** Work item **
Reproduce verbatim the lines of the listing below, from the first line through the line containing "Serasa Experian – Blumenau", inclusive.

======== Given data

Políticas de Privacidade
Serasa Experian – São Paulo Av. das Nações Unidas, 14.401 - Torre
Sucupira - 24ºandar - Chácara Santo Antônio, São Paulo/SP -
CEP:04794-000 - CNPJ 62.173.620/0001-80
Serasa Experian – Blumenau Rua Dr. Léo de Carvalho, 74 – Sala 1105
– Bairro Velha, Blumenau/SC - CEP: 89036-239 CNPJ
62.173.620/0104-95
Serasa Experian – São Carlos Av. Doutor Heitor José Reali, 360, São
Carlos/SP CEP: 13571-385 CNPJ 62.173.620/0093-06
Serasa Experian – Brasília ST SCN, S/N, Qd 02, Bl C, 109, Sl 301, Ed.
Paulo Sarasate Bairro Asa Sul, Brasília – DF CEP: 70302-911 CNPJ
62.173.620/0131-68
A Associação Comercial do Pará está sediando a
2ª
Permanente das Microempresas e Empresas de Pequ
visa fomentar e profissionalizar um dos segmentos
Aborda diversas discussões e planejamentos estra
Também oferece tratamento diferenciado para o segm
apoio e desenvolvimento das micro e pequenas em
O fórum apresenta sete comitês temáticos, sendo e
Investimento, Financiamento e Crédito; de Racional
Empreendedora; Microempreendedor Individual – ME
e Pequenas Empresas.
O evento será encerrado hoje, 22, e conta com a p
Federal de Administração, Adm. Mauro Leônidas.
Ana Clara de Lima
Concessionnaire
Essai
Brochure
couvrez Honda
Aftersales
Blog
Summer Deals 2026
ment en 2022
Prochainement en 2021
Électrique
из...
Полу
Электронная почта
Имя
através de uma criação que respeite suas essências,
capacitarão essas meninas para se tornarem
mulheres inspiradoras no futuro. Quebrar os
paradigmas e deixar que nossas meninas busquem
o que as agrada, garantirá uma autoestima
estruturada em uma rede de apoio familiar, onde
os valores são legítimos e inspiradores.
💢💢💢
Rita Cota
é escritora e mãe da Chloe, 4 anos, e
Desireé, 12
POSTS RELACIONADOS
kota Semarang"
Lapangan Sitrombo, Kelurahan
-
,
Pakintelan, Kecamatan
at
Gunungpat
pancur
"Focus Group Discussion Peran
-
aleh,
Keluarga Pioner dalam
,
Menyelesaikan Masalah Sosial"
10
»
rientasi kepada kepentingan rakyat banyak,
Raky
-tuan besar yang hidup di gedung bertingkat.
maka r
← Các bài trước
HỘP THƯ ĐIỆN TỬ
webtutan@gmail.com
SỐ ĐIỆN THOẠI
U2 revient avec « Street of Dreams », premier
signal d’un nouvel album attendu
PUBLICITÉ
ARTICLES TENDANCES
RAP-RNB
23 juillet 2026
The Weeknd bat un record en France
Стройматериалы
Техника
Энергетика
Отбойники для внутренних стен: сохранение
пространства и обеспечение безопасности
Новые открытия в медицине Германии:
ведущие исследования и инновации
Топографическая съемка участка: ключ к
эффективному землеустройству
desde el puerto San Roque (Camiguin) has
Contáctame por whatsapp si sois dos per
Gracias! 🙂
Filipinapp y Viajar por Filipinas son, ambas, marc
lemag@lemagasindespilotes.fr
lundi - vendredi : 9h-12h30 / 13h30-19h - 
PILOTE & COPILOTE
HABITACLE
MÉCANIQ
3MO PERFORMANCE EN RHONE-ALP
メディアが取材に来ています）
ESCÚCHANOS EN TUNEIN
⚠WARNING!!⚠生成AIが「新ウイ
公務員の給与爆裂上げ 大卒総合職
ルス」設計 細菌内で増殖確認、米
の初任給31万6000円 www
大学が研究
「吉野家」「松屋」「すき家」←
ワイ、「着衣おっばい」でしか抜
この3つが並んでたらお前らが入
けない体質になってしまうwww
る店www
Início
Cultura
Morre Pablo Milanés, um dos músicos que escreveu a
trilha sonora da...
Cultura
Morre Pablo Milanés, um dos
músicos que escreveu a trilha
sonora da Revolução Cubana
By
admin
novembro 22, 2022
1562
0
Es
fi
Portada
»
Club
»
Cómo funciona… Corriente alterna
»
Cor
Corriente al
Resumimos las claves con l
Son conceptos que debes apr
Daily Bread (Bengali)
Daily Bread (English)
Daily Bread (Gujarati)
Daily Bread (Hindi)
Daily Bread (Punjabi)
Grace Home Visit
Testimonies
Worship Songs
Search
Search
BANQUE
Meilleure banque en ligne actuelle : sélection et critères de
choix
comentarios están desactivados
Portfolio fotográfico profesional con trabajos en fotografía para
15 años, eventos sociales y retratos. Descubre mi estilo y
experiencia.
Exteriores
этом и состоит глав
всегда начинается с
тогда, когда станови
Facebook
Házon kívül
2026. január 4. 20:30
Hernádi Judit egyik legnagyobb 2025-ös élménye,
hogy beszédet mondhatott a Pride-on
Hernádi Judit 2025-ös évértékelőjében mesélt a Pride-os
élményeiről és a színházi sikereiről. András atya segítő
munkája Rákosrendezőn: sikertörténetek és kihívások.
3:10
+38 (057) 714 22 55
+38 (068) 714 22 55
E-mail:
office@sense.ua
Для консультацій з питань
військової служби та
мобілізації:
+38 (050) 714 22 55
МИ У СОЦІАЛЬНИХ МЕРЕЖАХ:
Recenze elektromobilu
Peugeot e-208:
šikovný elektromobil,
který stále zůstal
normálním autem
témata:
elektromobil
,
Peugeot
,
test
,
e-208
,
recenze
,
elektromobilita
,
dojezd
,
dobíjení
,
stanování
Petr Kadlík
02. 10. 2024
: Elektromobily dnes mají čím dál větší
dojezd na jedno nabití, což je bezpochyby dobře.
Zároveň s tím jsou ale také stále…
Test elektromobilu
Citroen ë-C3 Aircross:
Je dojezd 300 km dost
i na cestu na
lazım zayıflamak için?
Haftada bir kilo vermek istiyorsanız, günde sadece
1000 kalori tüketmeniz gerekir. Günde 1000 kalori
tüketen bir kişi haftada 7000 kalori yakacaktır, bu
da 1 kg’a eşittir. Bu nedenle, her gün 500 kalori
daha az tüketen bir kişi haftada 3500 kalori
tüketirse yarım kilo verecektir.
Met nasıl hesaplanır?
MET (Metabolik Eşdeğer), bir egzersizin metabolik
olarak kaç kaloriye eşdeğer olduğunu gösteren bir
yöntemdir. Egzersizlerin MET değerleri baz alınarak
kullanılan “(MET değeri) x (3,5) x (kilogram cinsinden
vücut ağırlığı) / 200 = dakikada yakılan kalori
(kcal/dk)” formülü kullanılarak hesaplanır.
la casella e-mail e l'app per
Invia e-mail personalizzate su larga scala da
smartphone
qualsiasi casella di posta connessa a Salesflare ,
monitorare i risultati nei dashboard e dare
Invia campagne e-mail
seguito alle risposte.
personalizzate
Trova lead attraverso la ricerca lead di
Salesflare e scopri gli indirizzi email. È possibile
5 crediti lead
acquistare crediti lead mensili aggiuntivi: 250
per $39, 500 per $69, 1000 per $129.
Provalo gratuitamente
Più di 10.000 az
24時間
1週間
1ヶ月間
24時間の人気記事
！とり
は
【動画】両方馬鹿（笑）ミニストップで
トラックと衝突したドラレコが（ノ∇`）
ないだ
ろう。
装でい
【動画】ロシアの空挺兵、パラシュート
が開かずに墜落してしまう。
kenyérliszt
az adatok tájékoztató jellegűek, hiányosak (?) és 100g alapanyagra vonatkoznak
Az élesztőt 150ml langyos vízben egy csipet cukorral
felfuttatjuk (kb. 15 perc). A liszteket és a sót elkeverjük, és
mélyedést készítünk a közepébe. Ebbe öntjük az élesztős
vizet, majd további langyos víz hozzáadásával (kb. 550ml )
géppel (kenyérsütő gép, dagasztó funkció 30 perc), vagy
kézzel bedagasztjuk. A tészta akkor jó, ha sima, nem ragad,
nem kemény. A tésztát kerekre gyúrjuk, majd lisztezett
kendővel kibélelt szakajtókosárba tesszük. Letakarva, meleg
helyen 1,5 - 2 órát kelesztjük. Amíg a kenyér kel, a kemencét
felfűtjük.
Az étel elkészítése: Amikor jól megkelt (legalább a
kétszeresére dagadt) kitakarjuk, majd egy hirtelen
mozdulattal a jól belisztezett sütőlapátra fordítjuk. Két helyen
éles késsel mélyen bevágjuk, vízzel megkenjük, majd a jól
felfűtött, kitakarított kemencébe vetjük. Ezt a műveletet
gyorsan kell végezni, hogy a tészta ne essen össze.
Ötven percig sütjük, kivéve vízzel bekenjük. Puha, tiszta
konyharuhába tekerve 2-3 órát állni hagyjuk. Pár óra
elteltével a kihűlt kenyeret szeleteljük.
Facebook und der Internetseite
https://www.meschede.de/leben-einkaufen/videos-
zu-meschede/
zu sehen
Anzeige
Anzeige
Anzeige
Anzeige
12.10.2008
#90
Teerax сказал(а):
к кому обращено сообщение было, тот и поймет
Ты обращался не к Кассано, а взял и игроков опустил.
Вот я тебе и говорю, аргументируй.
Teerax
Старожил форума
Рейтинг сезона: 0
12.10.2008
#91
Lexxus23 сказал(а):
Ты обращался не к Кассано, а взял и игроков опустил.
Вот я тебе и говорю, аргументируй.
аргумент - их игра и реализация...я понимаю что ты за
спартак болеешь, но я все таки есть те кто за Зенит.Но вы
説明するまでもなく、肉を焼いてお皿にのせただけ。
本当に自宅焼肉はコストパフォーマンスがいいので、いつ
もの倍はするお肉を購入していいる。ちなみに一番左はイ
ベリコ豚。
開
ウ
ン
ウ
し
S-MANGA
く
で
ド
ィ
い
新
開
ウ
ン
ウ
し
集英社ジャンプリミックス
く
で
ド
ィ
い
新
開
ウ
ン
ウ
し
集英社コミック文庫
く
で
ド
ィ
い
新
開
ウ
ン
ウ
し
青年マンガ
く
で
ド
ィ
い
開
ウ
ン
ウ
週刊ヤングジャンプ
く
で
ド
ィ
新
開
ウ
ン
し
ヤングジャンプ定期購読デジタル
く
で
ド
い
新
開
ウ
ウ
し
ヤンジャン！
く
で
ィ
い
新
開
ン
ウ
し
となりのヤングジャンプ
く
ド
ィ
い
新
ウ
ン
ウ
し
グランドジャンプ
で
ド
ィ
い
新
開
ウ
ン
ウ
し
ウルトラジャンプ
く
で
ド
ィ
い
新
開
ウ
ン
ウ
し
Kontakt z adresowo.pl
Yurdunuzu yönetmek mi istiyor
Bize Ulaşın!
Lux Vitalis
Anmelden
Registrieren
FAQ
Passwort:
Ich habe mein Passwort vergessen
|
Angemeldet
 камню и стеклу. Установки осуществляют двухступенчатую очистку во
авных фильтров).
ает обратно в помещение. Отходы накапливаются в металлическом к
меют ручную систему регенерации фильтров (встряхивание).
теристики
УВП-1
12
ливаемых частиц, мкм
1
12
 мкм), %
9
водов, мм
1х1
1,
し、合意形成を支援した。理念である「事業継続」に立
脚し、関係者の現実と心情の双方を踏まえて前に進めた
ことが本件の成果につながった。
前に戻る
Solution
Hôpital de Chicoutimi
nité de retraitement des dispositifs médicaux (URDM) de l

================

** Completed task **
Políticas de Privacidade
Serasa Experian – São Paulo Av. das Nações Unidas, 14.401 - Torre
Sucupira - 24ºandar - Chácara Santo Antônio, São Paulo/SP -
CEP:04794-000 - CNPJ 62.173.620/0001-80
Serasa Experian – Blumenau Rua Dr. Léo de Carvalho, 74 – Sala 1105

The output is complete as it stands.